A coordenadora do CRT/SP, Maria Clara Gianna, ressalta que todas as pessoas que procuram esta estratégia de prevenção são orientadas por profissionais de saúde e também examinadas, para a definição de quais antirretrovirais serão ministrados em cada caso.
“É a oportunidade também de fazermos o teste de aids nesta população que procura os serviços. Ainda é grande o número de pessoas que não sabem ser portadora do vírus HIV e nunca nem sequer avaliaram isso”, afirma Maria Clara.
“Conhecer a própria sorologia é super importante para conter os avanços da aids. Além de aumentar a sobrevivência do próprio paciente, já temos dados contundentes que mostram que, ao ser tratado, o risco desta pessoa de contaminar outro também diminui”, completa a coordenadora ao também reforçar que a camisinha permanece como estratégia mais efetiva de prevenção.
O último relatório, publicado há 15 dias pela ONU, mostrou que, só no Brasil, 250 mil pessoas convivem com o vírus HIV sem saber. No mundo todo, 34,5 milhões têm o vírus da aids e que fazem o tratamento.
Casais X relações esporádicas
O nome oficial do coquetel do dia seguinte da aids é PEP (sigla para profilaxia pós exposição). Esta combinação de medicamentos, há muito tempo, já é utilizada para tentar proteger profissionais de saúde que sofrem algum acidente de trabalho com risco de contaminação pelo HIV, como luva cirúrgica rasgada durante o manuseio do paciente. Também é oferecida, há ao menos 15 anos, para vítimas de violência sexual.
Mais recentemente, o coquetel do dia seguinte passou a fazer parte do leque de opções após falhas na proteção sexual dos chamados casais sorodiscordantes (quando apenas um dos companheiros tem o vírus HIV) Em outubro de 2010, após uma comissão de especialistas ser convocada e avaliar a proposta, o Departamento Nacional de DST e Aids padronizou a indicação da PEP para toda a população.

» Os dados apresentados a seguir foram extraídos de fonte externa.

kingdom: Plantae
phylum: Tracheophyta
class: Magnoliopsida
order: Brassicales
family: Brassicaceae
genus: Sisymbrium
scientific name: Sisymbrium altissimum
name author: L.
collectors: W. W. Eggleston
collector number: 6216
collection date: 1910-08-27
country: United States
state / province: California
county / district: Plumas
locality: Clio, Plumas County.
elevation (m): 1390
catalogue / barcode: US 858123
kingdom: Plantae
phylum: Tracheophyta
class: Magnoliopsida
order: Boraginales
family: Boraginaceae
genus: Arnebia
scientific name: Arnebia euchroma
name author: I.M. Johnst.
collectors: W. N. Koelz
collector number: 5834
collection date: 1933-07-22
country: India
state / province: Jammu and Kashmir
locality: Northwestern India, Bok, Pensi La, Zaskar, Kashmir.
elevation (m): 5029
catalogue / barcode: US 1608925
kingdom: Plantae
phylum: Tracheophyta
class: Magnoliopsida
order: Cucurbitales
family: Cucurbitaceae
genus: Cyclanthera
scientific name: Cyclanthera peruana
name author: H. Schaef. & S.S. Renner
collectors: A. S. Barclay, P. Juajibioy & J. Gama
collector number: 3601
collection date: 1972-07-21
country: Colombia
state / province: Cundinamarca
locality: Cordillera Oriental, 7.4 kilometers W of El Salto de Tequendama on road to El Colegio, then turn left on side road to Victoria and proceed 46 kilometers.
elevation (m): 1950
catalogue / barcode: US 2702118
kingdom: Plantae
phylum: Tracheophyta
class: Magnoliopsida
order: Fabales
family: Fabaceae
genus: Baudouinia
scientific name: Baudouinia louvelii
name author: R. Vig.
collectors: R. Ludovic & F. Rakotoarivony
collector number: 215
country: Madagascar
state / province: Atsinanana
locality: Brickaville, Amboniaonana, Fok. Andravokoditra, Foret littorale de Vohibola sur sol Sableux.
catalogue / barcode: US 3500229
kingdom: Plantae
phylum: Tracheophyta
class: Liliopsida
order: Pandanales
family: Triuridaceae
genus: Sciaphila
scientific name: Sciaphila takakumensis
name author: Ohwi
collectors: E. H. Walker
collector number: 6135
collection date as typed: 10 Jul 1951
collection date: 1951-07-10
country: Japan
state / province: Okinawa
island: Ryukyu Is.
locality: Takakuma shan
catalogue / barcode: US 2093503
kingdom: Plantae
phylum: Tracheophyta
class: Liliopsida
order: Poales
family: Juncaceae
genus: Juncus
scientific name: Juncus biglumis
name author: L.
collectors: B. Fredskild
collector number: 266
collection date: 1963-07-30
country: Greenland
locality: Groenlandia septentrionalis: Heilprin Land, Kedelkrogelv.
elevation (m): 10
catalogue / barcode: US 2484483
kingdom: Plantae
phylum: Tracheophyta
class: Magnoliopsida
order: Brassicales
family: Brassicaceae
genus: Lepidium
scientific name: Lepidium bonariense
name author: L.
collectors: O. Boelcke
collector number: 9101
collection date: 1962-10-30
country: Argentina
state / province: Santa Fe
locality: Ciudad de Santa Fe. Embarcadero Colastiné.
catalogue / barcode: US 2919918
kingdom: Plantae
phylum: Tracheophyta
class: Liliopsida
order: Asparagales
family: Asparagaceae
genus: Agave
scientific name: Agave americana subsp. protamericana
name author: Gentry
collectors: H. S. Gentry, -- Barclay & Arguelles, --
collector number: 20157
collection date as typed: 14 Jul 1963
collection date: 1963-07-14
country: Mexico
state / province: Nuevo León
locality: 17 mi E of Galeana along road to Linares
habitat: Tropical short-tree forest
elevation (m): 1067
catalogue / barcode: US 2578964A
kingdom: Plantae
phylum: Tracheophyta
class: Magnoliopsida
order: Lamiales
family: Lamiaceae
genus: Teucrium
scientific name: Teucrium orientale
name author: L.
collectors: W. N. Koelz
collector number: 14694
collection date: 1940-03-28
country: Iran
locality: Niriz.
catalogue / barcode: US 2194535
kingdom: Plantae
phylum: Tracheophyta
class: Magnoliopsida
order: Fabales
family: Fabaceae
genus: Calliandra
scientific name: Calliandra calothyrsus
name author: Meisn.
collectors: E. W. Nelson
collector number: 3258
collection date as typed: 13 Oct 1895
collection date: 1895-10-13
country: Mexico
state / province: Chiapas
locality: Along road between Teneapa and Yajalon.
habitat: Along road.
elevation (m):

A utilização começa agora a ganhar fôlego e o levantamento mostra que os usuários, em maioria, negligenciaram o preservativo com parceiros esporádicos e não fixos. Neste ano, por exemplo, foram 284 pessoas envolvidas em relações sorodiscordantes que tomaram o coquetel do dia seguinte frente as 789 em relações ocasionais (quase três vezes mais).